R 一种从重复测量中聚合数据的有效方法
我正在分析一个大型实验的基因表达数据(12400个单细胞和23800个基因),我遇到了效率问题。我将在下面写一个可复制的示例,但我的问题如下: 我将数据集中的小鼠基因转换为人类基因,以便与之前公布的其他数据进行比较。在某些情况下有多个匹配(一个人类基因映射到多个小鼠基因)。在这些情况下,我想平均这些多个基因的表达值,并得出人类基因对应物的一个表达值。我可以通过将表达式数据转换为矩阵格式(允许重复的行名称)并应用R 一种从重复测量中聚合数据的有效方法,r,bigdata,aggregate,R,Bigdata,Aggregate,我正在分析一个大型实验的基因表达数据(12400个单细胞和23800个基因),我遇到了效率问题。我将在下面写一个可复制的示例,但我的问题如下: 我将数据集中的小鼠基因转换为人类基因,以便与之前公布的其他数据进行比较。在某些情况下有多个匹配(一个人类基因映射到多个小鼠基因)。在这些情况下,我想平均这些多个基因的表达值,并得出人类基因对应物的一个表达值。我可以通过将表达式数据转换为矩阵格式(允许重复的行名称)并应用aggregate()函数来实现这一点,但这需要花费很长的时间来处理大型数据集。这里很
aggregate()
函数来实现这一点,但这需要花费很长的时间来处理大型数据集。

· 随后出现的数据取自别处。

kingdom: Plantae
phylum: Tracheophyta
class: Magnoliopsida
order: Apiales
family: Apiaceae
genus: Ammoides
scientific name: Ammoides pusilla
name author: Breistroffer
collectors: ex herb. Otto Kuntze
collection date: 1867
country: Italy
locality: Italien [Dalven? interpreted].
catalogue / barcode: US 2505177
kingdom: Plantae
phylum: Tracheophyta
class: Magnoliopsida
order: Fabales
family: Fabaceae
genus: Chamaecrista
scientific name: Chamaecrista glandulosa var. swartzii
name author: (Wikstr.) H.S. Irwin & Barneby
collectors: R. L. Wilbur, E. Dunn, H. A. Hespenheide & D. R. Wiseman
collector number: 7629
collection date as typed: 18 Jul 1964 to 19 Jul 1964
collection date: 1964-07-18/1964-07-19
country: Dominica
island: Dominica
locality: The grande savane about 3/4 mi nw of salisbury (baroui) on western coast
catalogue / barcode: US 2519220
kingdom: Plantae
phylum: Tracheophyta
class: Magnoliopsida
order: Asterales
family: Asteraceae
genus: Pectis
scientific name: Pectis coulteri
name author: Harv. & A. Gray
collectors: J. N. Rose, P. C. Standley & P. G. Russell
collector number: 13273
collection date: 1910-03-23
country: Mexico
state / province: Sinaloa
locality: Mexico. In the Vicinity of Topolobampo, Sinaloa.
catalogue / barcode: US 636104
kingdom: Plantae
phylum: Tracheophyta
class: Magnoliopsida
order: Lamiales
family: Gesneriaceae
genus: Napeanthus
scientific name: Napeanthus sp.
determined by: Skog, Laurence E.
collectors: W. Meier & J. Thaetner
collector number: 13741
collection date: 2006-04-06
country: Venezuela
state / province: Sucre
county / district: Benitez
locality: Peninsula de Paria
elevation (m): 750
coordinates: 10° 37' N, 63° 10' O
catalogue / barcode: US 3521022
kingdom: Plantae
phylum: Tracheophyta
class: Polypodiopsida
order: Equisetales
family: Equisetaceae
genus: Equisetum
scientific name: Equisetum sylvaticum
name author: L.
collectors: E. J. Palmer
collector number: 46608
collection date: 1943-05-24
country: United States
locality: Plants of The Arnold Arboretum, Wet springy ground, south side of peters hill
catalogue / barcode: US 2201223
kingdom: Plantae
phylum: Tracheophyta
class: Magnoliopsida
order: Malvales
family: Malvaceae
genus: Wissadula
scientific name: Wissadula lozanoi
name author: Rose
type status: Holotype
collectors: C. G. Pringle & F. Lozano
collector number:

这里很难举例说明具体情况,但我的模拟分析管道如下:
data <- as.matrix(data.frame(cell1 = c(1,1,1,1,3,3),
cell2 = c(1, 2 ,4 ,10,5,10),
cell3 = c(0,0,0,1,10,20),
cell4 = c(1,3,4,4,20,20)))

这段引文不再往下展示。